Every year as Runoff kicks into full swing, there is always a large contingent of anglers who hang up their gear for a month, thinking that nothing is worth fishing. Yet despite the recent monsoonal rains and near record flows on our high country streams, fishing remains fantastic on a number of rivers, lakes, and reservoirs across the state! The key to success this time of year is to do your homework, think out of the box, and be willing to fish new and different waters.
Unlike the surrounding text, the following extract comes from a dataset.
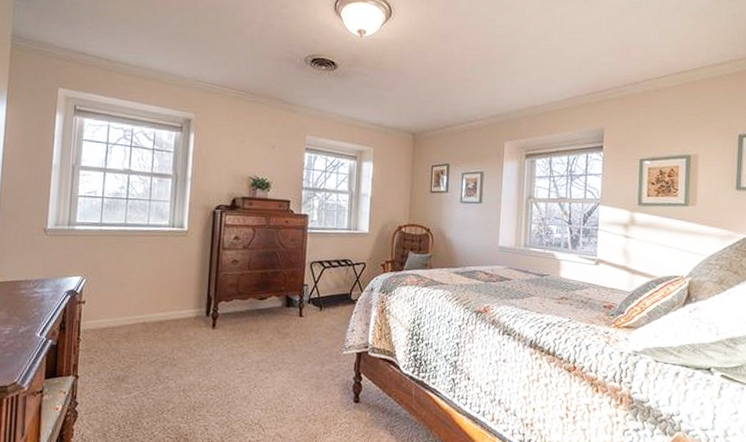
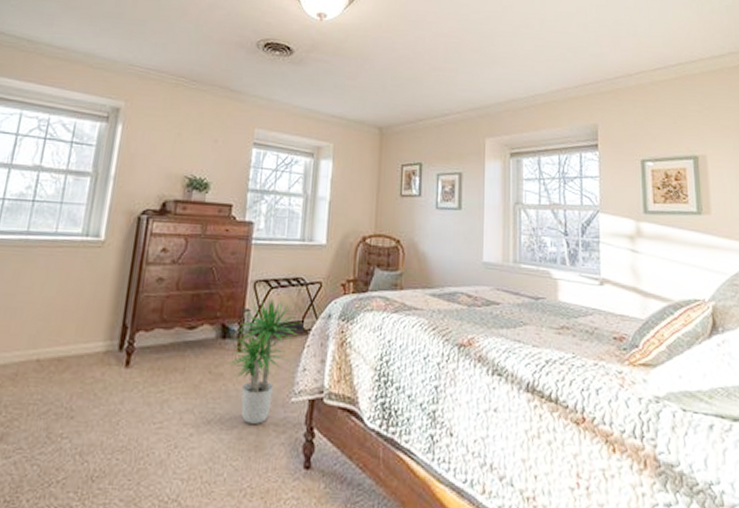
potted plant: none [291,275,350,370] -> present [226,298,302,424]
Read more….

Denver area lakes, ponds and reservoirs: spring is a great time to get out and enjoy some great close to home fishing.  Bass, carp, pike and trout are all gearing up for their annual spawn, which typically brings big fish into shallow waters that are easily accessible to fly anglers.  Ideal tackle for these species is a 9′ – 10′ 6 wt. fly rod with a floating or intermediate sink tip line.  Effective fly patterns will vary on species, so check with us in the shop for some of our favorites.    The real beauty of fishing these waters is that you don’t need a full day to get out and enjoy some fishing.  I often find myself hitting one of my favorite local ponds from sunrise to 9am, then head in for a good full day of work.
Delaney Butte Lakes:  off the beaten path of the I-70 corridor, Delaney Butte offers some great early summer fishing for BIG rainbows and browns.   Located right outside of Walden, CO., the area is comprised of the following lakes: Lake John, South Delaney Lake, East Delaney lake and North Delaney Lake.  Chronomids are coming off in force, and damsel nymphs are making their way to shore, creating some ideal Stillwater conditions.  This area is best fished from a boat as it allows you to access areas wade fisherman can’t, in addition to giving you the ability to cast to fish cruising the shallows.  Don’t have a boat?  We’ve got some great options that can fit any budget (staring at $250).
Colorado River: the Colorado from Radium to Hot Sulphur Springs may be off color and seem unfishable, but there is a hidden secret beneath the mess… Salmon Flies!!!  Every year right as runoff kicks into high gear sending many anglers home with their tail between their legs, the infamous salmon hatch occurs bringing some truly remarkable and memorable fishing conditions.  This isn’t a hatch that lingers for long though, which means that when the adults are on the bank, you need to be at the river.  Currently, the salmon flies are around the Pumphouse area, and will be migrating slowly upstream towards Hot Sulphur Springs.  Check with the shop for the most up to date info on the hatch.
South Park:  South Park can be a true haven during runoff due to the multitude of fishing options available.  You can fish the infamous tailwaters of the Dream Stream or 11-Mile Canyon, or head over the one of the many reservoirs including Antero, Spinney, 11-Mile or Tarryall.  Currently, the Dream Stream and 11-Mile have good flows, and fishing should be heating up.  All of the holding ponds are also fishing great, as their strong rainbow populations leads to active and aggressive fish prowling the shallows as they prepare to spawn, followed by a feeding frenzy on chronomids and damsels.  Keep in mind that 11-Mile and Tarryall also have great Northern Pike populations that can be a great alternative to trout fishing.
Frying Pan: flows on the Frying Pan have stabilized at around 300 cfs, which is a prime flow for fishing.  The warmer temperatures this month will get the insects moving, and we should be seeing strong PMD and Green Drake movement by the end of June.  In the mean time, fishing mysis, BWO, and caddis patterns (wet and dry) will provide some great fishing action.  Don’t dismiss the lower river as well, seeing as their is some great public water access, and typically zero crowds.